Redelings Nachspielzeit

Nebel-Drama von Dortmund Das Derby, das selbst die Spieler nicht sahen

Ungesehen, aber auch unvergessen.

Ungesehen, aber auch unvergessen.

(Foto: imago/Horstmüller)

Das Revierderby vom 12. November 1966 ist eine der kuriosesten Partien in der Geschichte der Fußball-Bundesliga. Denn die vier Tore der zweiten Halbzeit haben nur ganz wenige Menschen überhaupt gesehen. Das Nebel-Drama von Dortmund ist dennoch unvergessen.

"Ich stand hinten in engem Kontakt mit Norbert Nigbur. Da haben wir uns schon gewundert, dass es immer weiterging. Man musste sich ja schon gegenseitig über den Spielstand informieren." Die Schalker Legende Klaus Fichtel wird diesen 12. November 1966 nie vergessen. Es war der Tag, als das Ergebnis plötzlich zur Nebensache wurde. Und das, obwohl das 6:2 bis heute einer der bemerkenswertesten Bundesliga-Siege des BVB über den FC Schalke 04 ist.

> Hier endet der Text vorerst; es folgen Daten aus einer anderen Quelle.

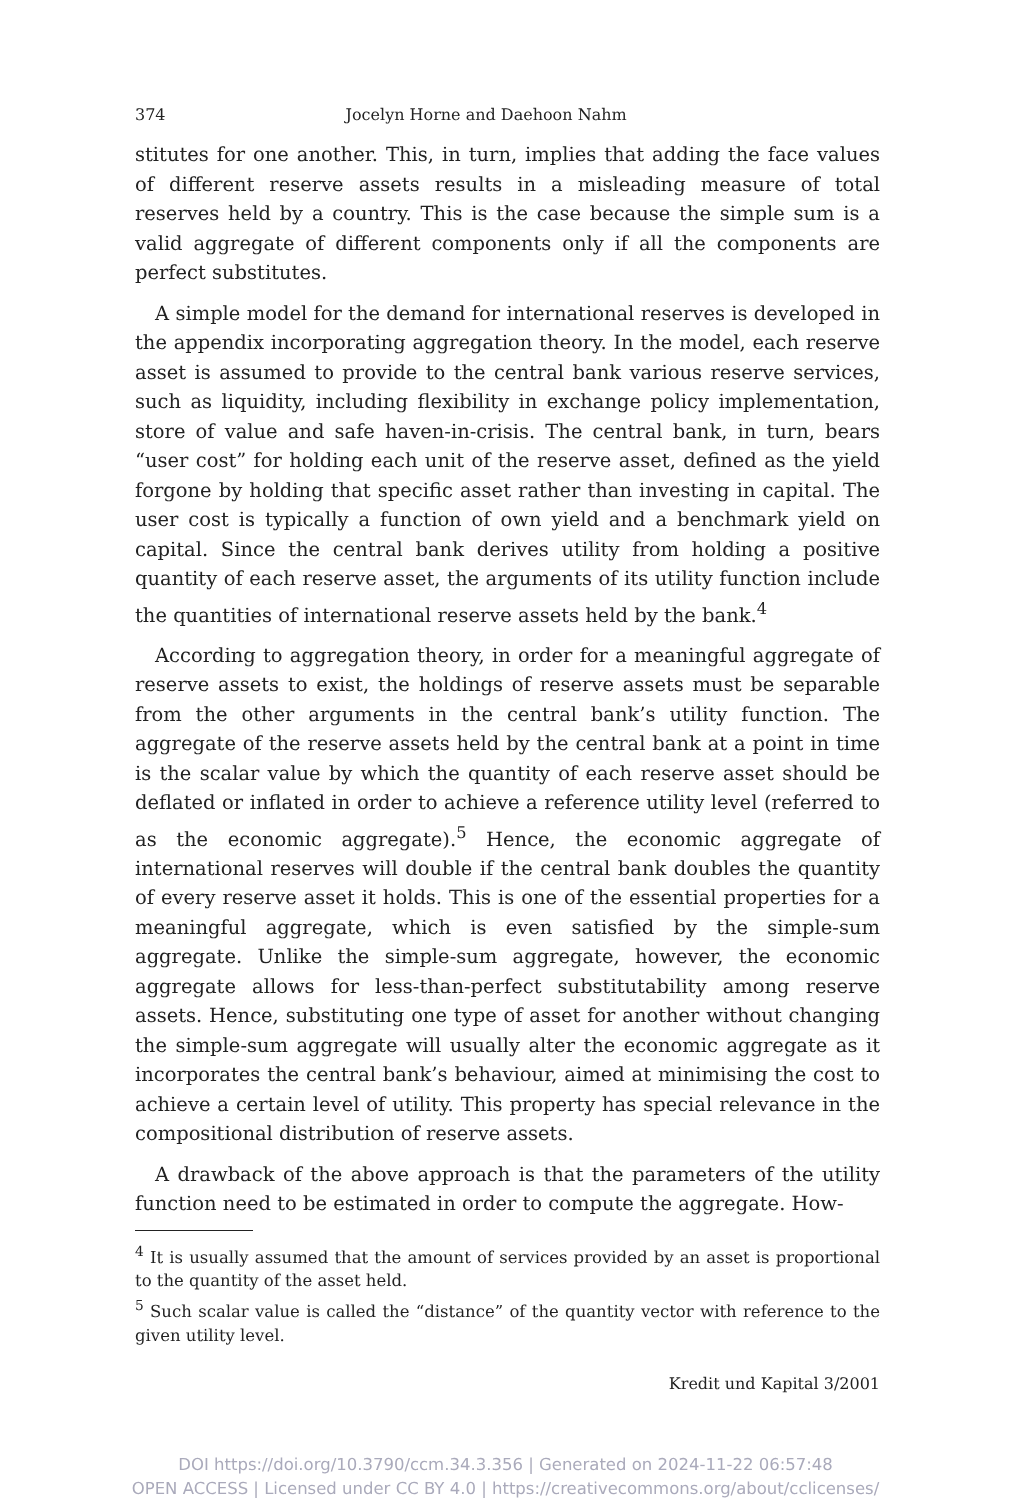374 Jocelyn Horne and Daehoon Nahm
stitutes for one another. This, in turn, implies that adding the face values of different reserve assets results in a misleading measure of total reserves held by a country. This is the case because the simple sum is a valid aggregate of different components only if all the components are perfect substitutes.
A simple model for the demand for international reserves is developed in the appendix incorporating aggregation theory. In the model, each reserve asset is assumed to provide to the central bank various reserve services, such as liquidity, including flexibility in exchange policy implementation, store of value and safe haven-in-crisis. The central bank, in turn, bears “user cost” for holding each unit of the reserve asset, defined as the yield forgone by holding that specific asset rather than investing in capital. The user cost is typically a function of own yield and a benchmark yield on capital. Since the central bank derives utility from holding a positive quantity of each reserve asset, the arguments of its utility function include the quantities of international reserve assets held by the bank.<sup>4</sup>
According to aggregation theory, in order for a meaningful aggregate of reserve assets to exist, the holdings of reserve assets must be separable from the other arguments in the central bank’s utility function. The aggregate of the reserve assets held by the central bank at a point in time is the scalar value by which the quantity of each reserve asset should be deflated or inflated in order to achieve a reference utility level (referred to as the economic aggregate).<sup>5</sup> Hence, the economic aggregate of international reserves will double if the central bank doubles the quantity of every reserve asset it holds. This is one of the essential properties for a meaningful aggregate, which is even satisfied by the simple-sum aggregate. Unlike the simple-sum aggregate, however, the economic aggregate allows for less-than-perfect substitutability among reserve assets. Hence, substituting one type of asset for another without changing the simple-sum aggregate will usually alter the economic aggregate as it incorporates the central bank’s behaviour, aimed at minimising the cost to achieve a certain level of utility. This property has special relevance in the compositional distribution of reserve assets.
A drawback of the above approach is that the parameters of the utility function need to be estimated in order to compute the aggregate. How-
<sup>4</sup> It is usually assumed that the amount of services provided by an asset is proportional to the quantity of the asset held.
<sup>5</sup> Such scalar value is called the “distance” of the quantity vector with reference to the given utility level.
Kredit und Kapital 3/2001
DOI https://doi.org/10.3790/ccm.34.3.356 | Generated on 2024-11-22 06:57:48
OPEN ACCESS | Licensed under CC BY 4.0 | https://creativecommons.org/about/cclicenses/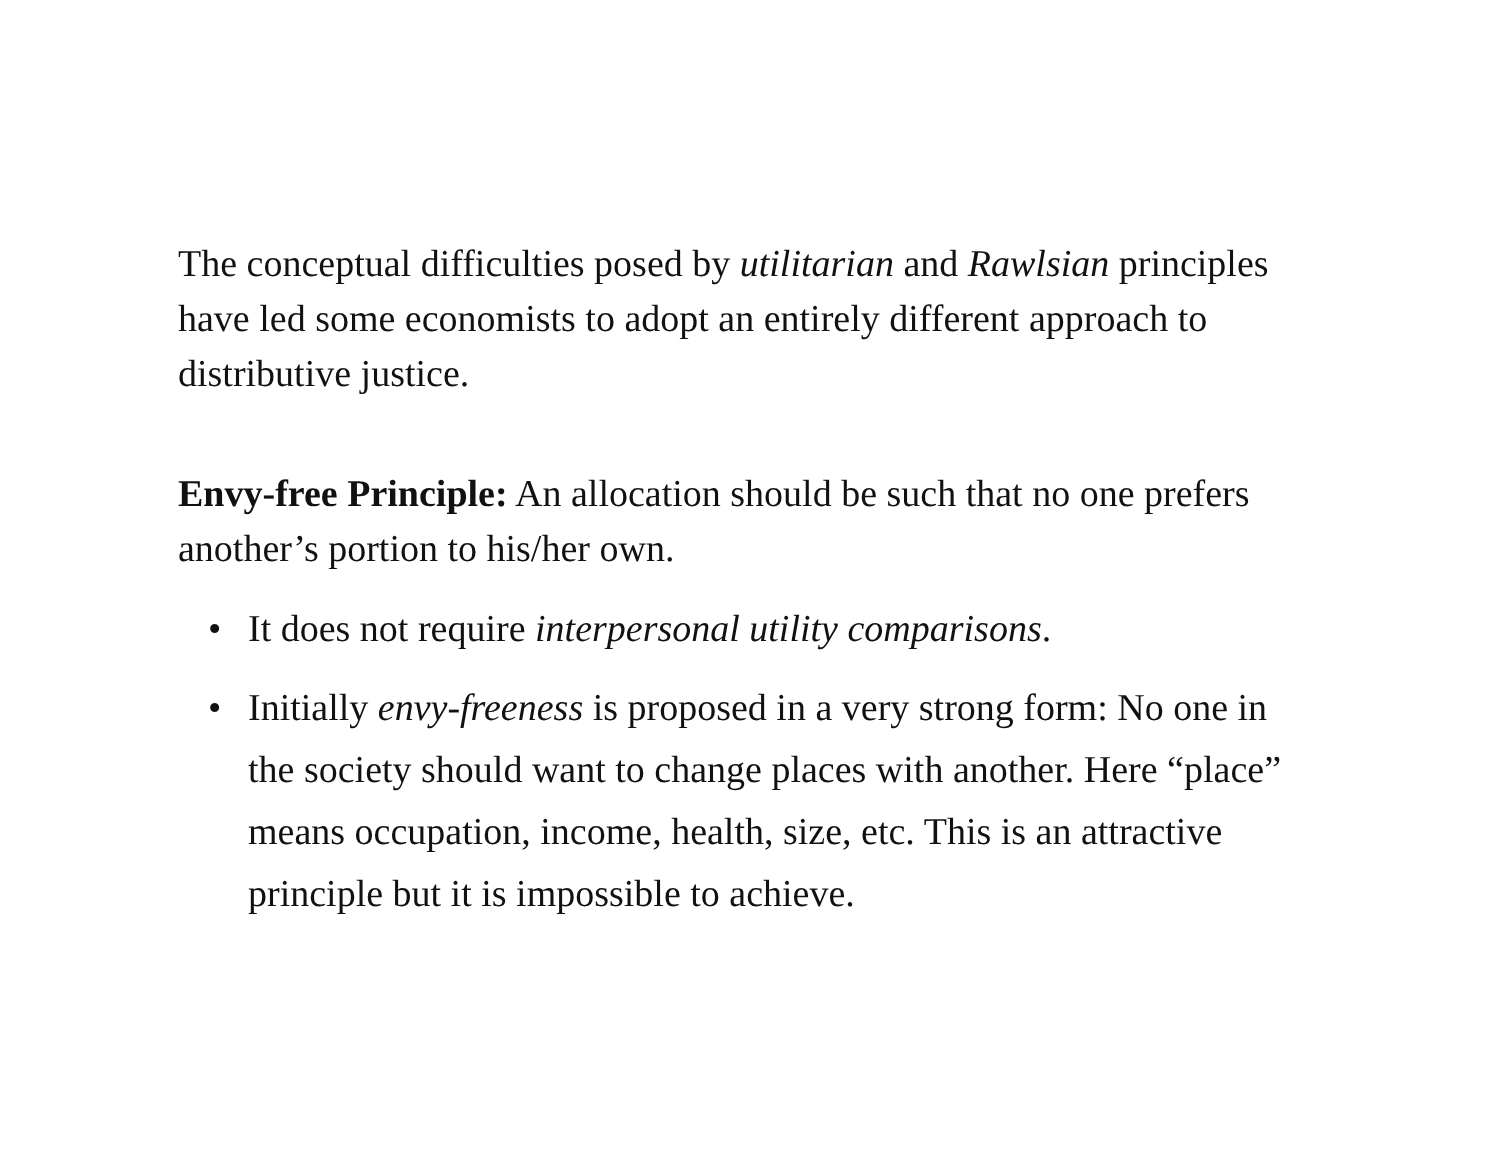The conceptual difficulties posed by utilitarian and Rawlsian principles have led some economists to adopt an entirely different approach to distributive justice.
Envy-free Principle: An allocation should be such that no one prefers another’s portion to his/her own.
• It does not require interpersonal utility comparisons.
• Initially envy-freeness is proposed in a very strong form: No one in the society should want to change places with another. Here “place” means occupation, income, health, size, etc. This is an attractive principle but it is impossible to achieve.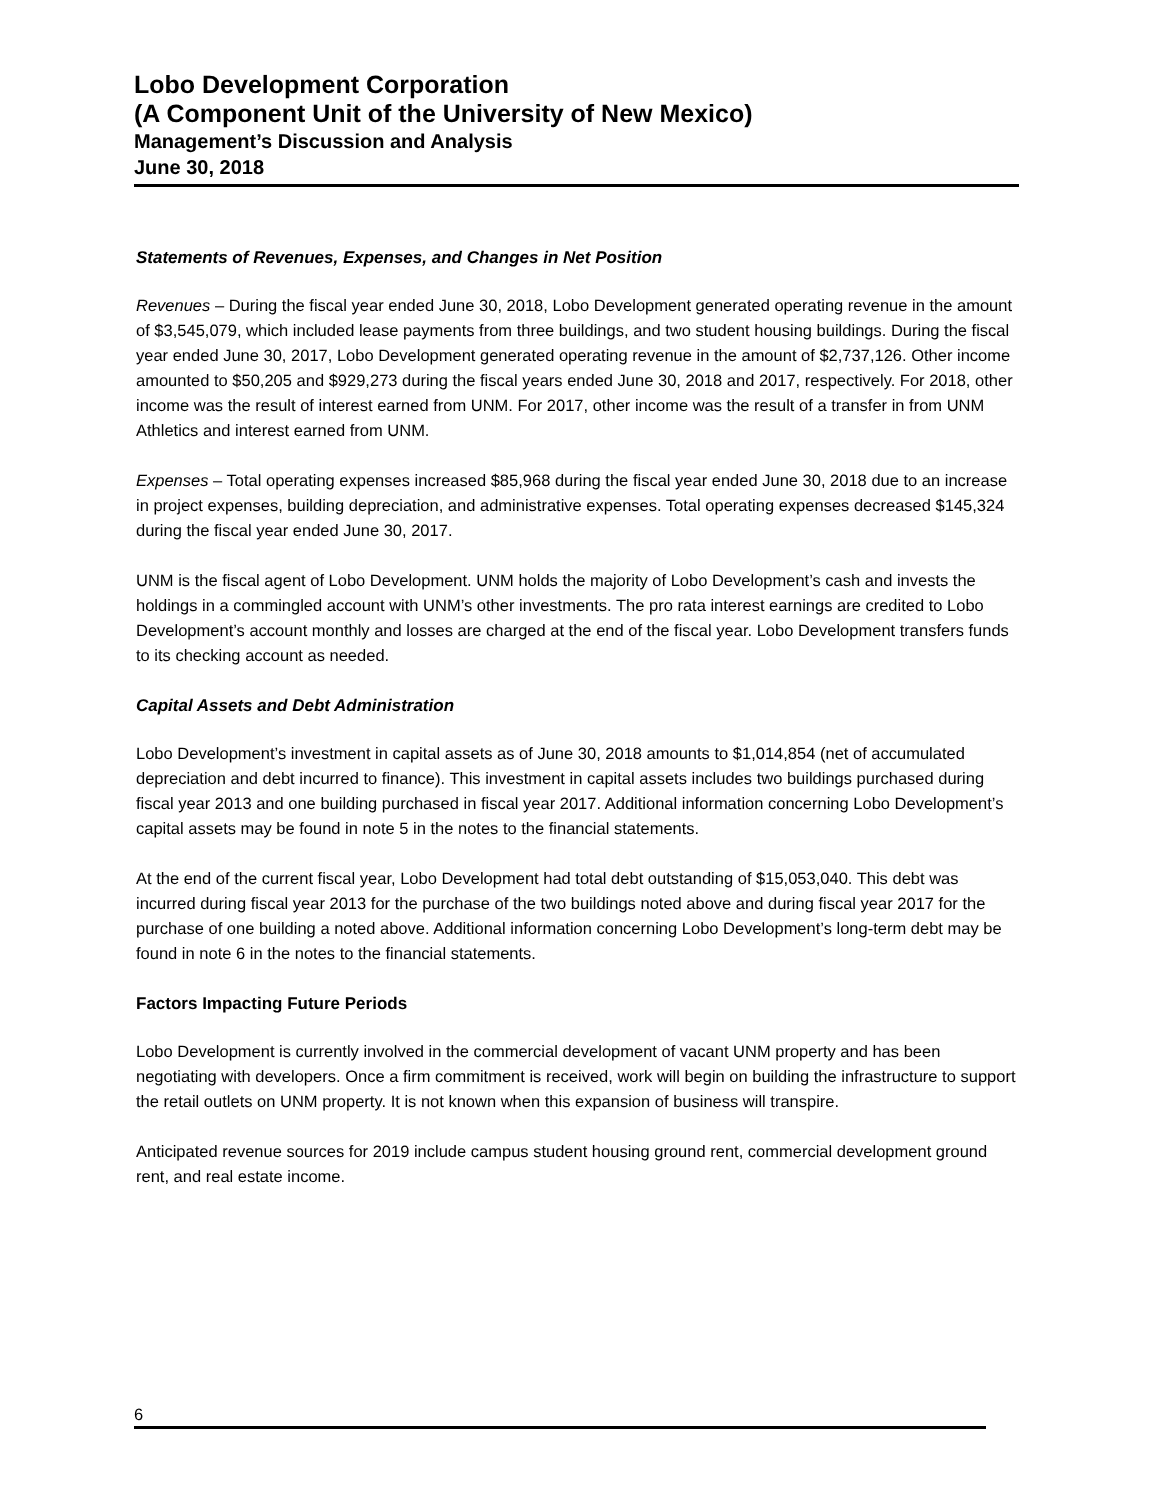Lobo Development Corporation
(A Component Unit of the University of New Mexico)
Management’s Discussion and Analysis
June 30, 2018
Statements of Revenues, Expenses, and Changes in Net Position
Revenues – During the fiscal year ended June 30, 2018, Lobo Development generated operating revenue in the amount of $3,545,079, which included lease payments from three buildings, and two student housing buildings. During the fiscal year ended June 30, 2017, Lobo Development generated operating revenue in the amount of $2,737,126. Other income amounted to $50,205 and $929,273 during the fiscal years ended June 30, 2018 and 2017, respectively. For 2018, other income was the result of interest earned from UNM. For 2017, other income was the result of a transfer in from UNM Athletics and interest earned from UNM.
Expenses – Total operating expenses increased $85,968 during the fiscal year ended June 30, 2018 due to an increase in project expenses, building depreciation, and administrative expenses. Total operating expenses decreased $145,324 during the fiscal year ended June 30, 2017.
UNM is the fiscal agent of Lobo Development. UNM holds the majority of Lobo Development’s cash and invests the holdings in a commingled account with UNM’s other investments. The pro rata interest earnings are credited to Lobo Development’s account monthly and losses are charged at the end of the fiscal year. Lobo Development transfers funds to its checking account as needed.
Capital Assets and Debt Administration
Lobo Development’s investment in capital assets as of June 30, 2018 amounts to $1,014,854 (net of accumulated depreciation and debt incurred to finance). This investment in capital assets includes two buildings purchased during fiscal year 2013 and one building purchased in fiscal year 2017. Additional information concerning Lobo Development’s capital assets may be found in note 5 in the notes to the financial statements.
At the end of the current fiscal year, Lobo Development had total debt outstanding of $15,053,040. This debt was incurred during fiscal year 2013 for the purchase of the two buildings noted above and during fiscal year 2017 for the purchase of one building a noted above. Additional information concerning Lobo Development’s long-term debt may be found in note 6 in the notes to the financial statements.
Factors Impacting Future Periods
Lobo Development is currently involved in the commercial development of vacant UNM property and has been negotiating with developers. Once a firm commitment is received, work will begin on building the infrastructure to support the retail outlets on UNM property. It is not known when this expansion of business will transpire.
Anticipated revenue sources for 2019 include campus student housing ground rent, commercial development ground rent, and real estate income.
6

Doch wie es zu diesem Spielstand am Ende überhaupt genau gekommen ist - das weiß eigentlich niemand so präzise. Selbst Schiedsrichter Gerd Henning soll sich nicht bei allen Toren komplett sicher gewesen sein, auch wenn er sich stets bemühte, der Partie akkurat zu folgen: "Ich bin immer, wenn der Ball in den Nebel geschossen wurde, hinterhergelaufen und war schon da, als der Ball runterkam. Das war anstrengend, aber noch okay."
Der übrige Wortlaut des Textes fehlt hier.